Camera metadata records
=== Begin Enclosure ===

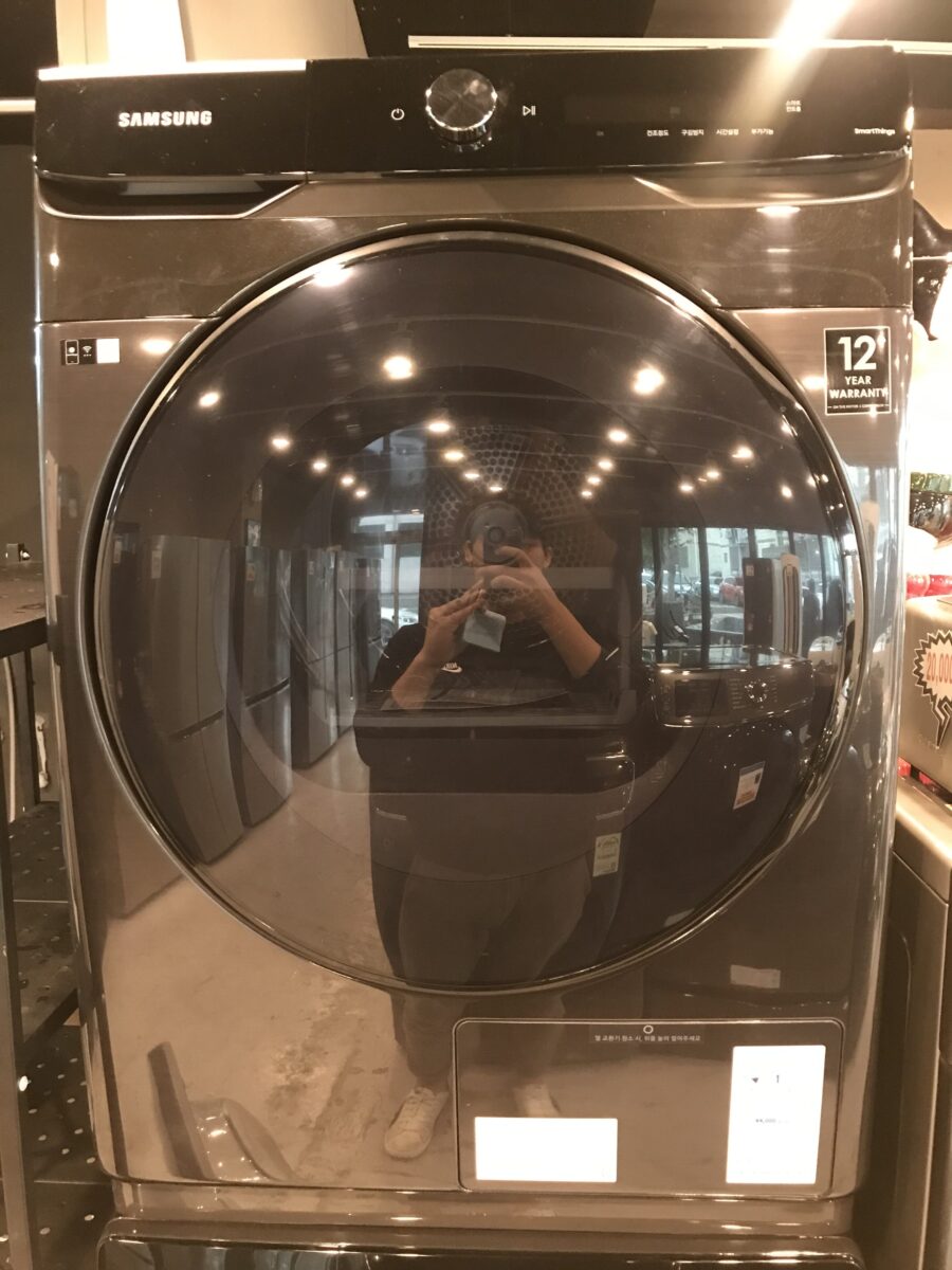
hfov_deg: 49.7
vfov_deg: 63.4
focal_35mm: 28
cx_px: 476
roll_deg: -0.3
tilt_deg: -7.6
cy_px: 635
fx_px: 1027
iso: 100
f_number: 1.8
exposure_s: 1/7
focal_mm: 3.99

=== End Enclosure ===
=== Begin Enclosure ===

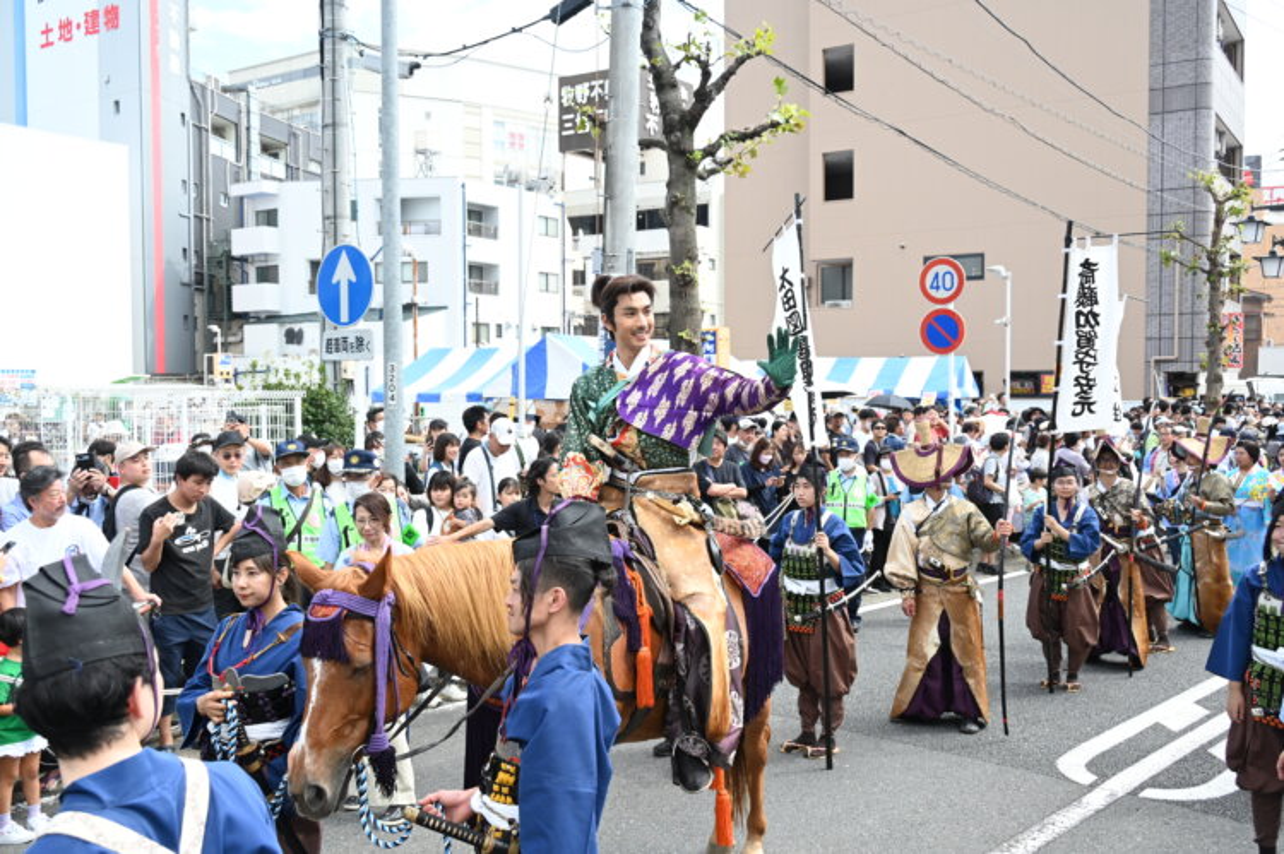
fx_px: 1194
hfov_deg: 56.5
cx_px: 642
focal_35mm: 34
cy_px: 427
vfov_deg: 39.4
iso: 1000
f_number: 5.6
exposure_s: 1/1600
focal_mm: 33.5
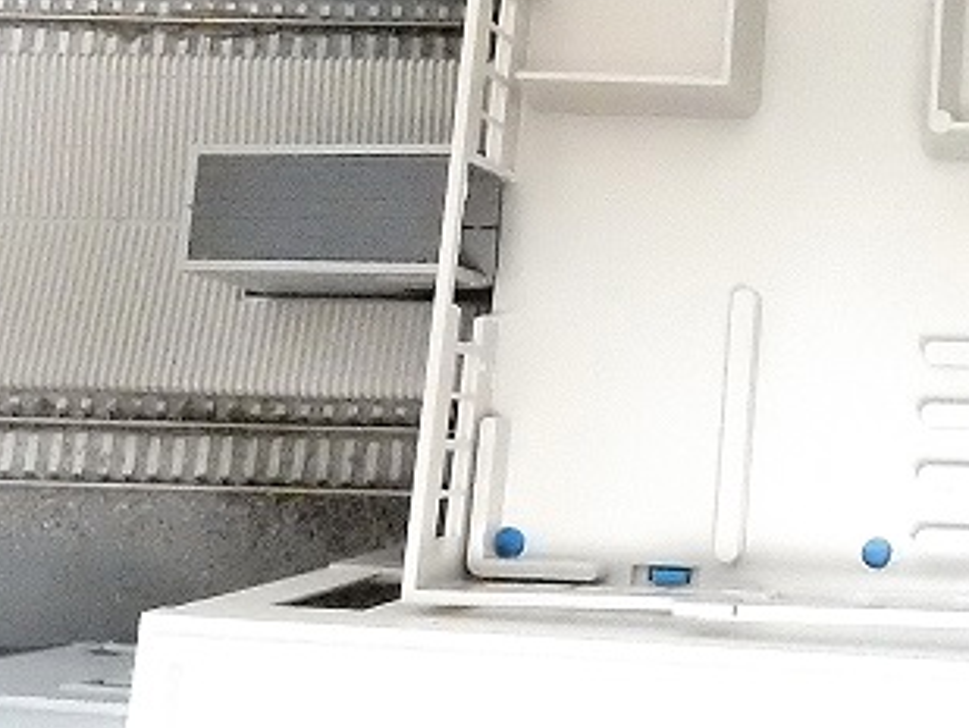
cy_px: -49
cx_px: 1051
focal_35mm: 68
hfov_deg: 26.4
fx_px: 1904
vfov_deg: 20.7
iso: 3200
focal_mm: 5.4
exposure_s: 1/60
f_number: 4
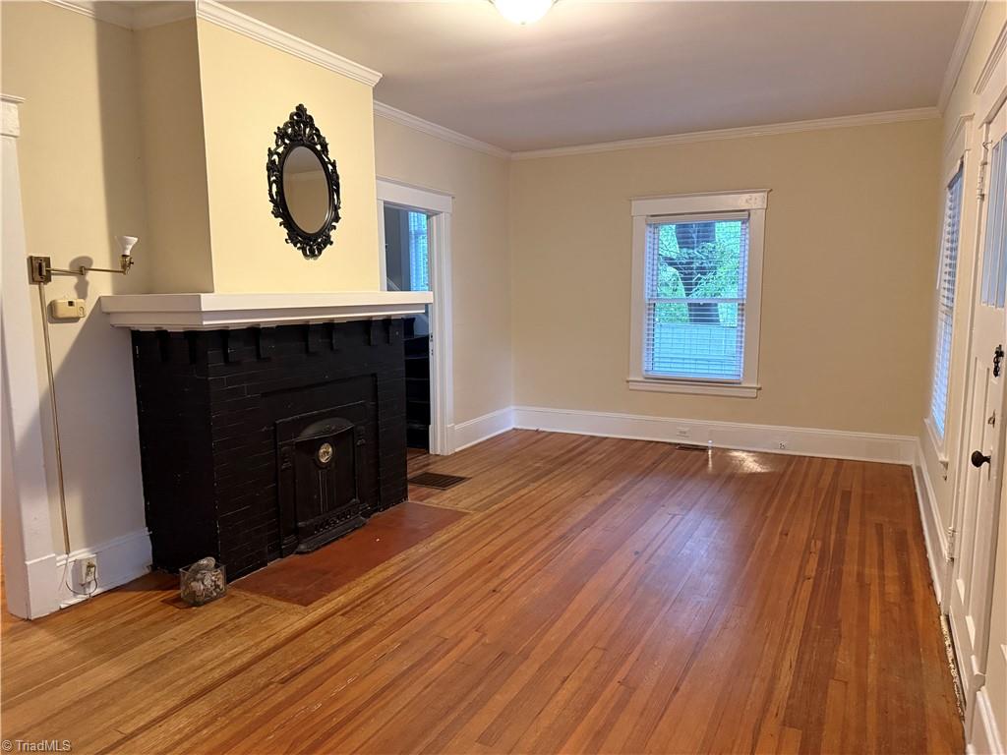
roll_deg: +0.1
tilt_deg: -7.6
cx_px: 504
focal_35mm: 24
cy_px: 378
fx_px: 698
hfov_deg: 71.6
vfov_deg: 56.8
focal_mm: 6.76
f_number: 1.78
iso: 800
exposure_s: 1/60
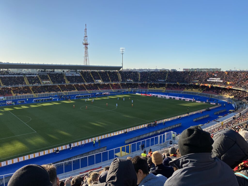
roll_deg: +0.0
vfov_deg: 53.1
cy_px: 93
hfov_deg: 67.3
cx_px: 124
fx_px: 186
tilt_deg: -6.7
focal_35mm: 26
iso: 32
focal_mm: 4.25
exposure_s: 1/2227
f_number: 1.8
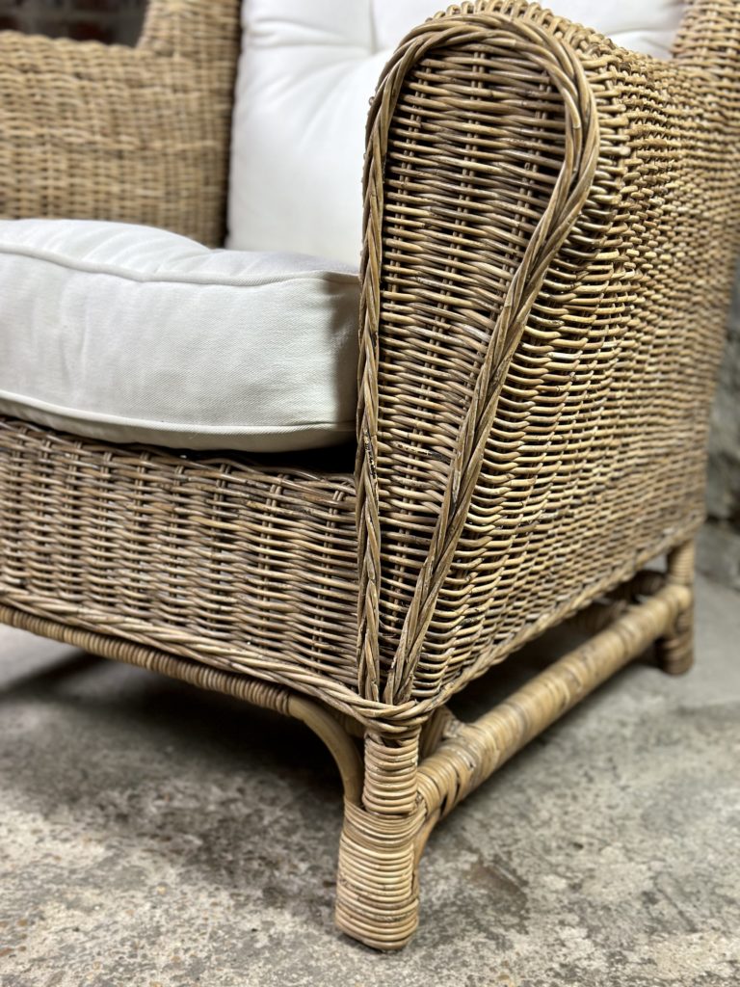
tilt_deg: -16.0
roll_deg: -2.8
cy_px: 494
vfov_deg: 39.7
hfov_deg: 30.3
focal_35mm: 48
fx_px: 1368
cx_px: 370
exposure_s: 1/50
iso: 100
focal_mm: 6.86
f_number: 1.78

=== End Enclosure ===

## [Work order]
Restate word for word only the lines above from the line containing "hfov_deg: 49.7" to the line containing "focal_mm: 3.99", both of them included.

## [Problem solution]
hfov_deg: 49.7
vfov_deg: 63.4
focal_35mm: 28
cx_px: 476
roll_deg: -0.3
tilt_deg: -7.6
cy_px: 635
fx_px: 1027
iso: 100
f_number: 1.8
exposure_s: 1/7
focal_mm: 3.99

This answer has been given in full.